How Kent ISD is equipping teachers, one text at a time.
Kent ISD works to provide the best possible learning experience for their students
Kent ISD is a Michigan based educational services agency, helping school districts, educators and administrators provide the best possible learning experience for their students.
When the pandemic forced Michigan schools to abruptly move online, many teachers were left uncertain how to provide valuable education virtually. Kent ISD noticed two major pain points in K-12 educators’ virtual classrooms: engaging students through video and conducting virtual assessments. Unfortunately, most teachers were too overwhelmed trying to manage their daily classroom from afar to dedicate much time to any new training or professional development (PD). With teachers and students struggling around the state, Kent ISD set out to find an efficient virtual approach to professional development for educators.

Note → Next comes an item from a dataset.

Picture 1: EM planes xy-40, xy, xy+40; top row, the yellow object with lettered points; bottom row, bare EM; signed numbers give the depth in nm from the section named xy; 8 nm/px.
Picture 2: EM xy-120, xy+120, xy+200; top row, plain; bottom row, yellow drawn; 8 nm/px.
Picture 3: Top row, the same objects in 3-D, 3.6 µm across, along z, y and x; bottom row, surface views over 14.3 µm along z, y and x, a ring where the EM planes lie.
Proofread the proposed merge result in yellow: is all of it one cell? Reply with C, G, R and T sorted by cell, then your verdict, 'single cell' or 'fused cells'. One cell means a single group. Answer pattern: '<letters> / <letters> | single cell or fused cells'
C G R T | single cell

[Teachers] needed support in learning new strategies, new techniques, but they needed it in a way that was manageable for them in an already wild year.

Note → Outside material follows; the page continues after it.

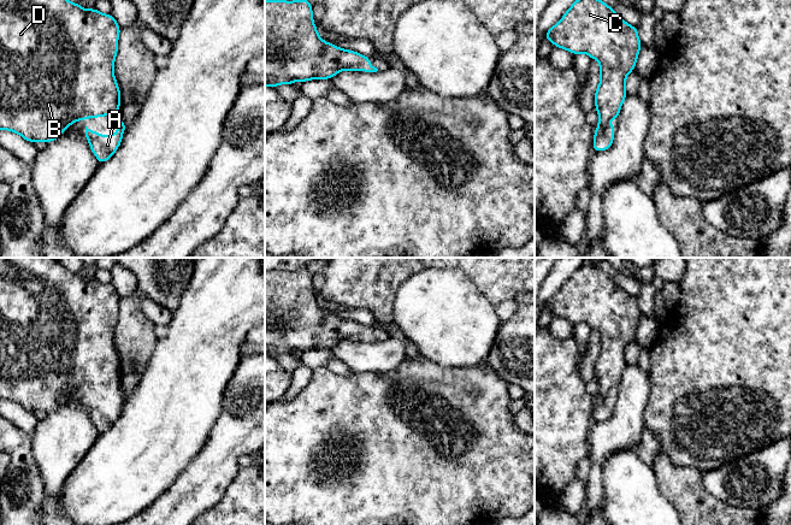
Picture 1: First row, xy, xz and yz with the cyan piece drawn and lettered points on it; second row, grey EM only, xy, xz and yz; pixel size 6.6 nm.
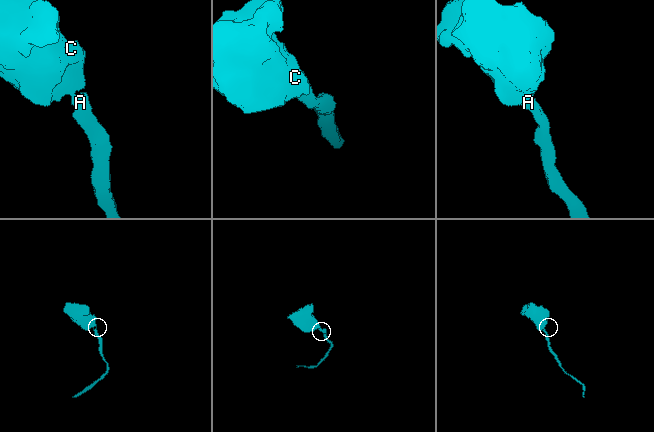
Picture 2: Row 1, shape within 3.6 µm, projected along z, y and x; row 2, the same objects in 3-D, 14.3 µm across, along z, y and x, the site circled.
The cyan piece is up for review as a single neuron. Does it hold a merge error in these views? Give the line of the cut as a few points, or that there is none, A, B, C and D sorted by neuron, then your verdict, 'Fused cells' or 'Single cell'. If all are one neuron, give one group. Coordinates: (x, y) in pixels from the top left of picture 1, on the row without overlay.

As Keith Tramper, an educational technology consultant for Kent ISD, began his search for innovative new approaches to PD amidst a pandemic, he recalled trying out First Draft’s course on media literacy through Arist. He had immediately been struck by the ease of learning and accessible format, two key aspects in course design for overworked teachers. With the need for resources growing among educators, Tramper and the Kent ISD team set out to design their own Arist courses.
I'd been in one of the early courses through Arist, I had never seen anything like it. I was like, eh, we will see what this looks like and was super impressed by how much I could learn in very short blasts of information.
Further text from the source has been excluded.